A. Both Israel and Georgia have no natural reserves. What we do have is human capital. This is where we have to invest. Israel is number one globally by R&D spending. We developed a climate for new technologies and we are not afraid to go from agriculture and traditional industries, like textile, which dominated our export in the ‘60s and ‘70s, to modern high tech industries. This is an important lesson that Georgia can learn. Georgia has to put more money into the creation of more engineers, more developers. Even if we consider the agriculture sector today, it is more up to irrigation and other technologies. Georgia is traditionally an agricultural country, with many people involved in it. So this sector must be more productive here. Currently the contribution of agriculture to GDP is too low. In order to be more productive you should get more know-how and more technologies in it. Israel is quite productively contributing to the training of Georgian farmers and experts in this direction.

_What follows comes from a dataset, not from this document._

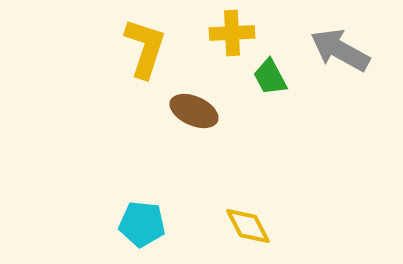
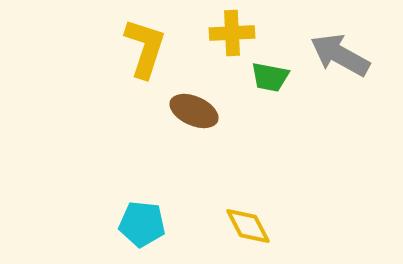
gray arrow: moved 5 px down
green trapezoid: rotated 51 degrees counterclockwise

Q. The possibility of lifting the embargo over Iran has been welcomed by some Georgian businessmen and experts. Would it have any impact on Israeli-Georgian relations if Georgia were to resolve economic affairs with Iran?

A. The sanctions have not been removed yet. They are still valid and it is very important to be onboard and to be committed to the sanctions. The second issue is that Iran is engaged in supporting terrorism, destabilizing the whole region. So what we tell our partners is to be cautious and see how things will develop and watch very closely whether the deal signed by Iran will be strictly implemented. The other components, such as regional stability, terrorism, and attitude toward Israel also need to be followed. It is like the Olympic Games – who will come first to Tehran. We recommend our partners not to take part in the Olympics.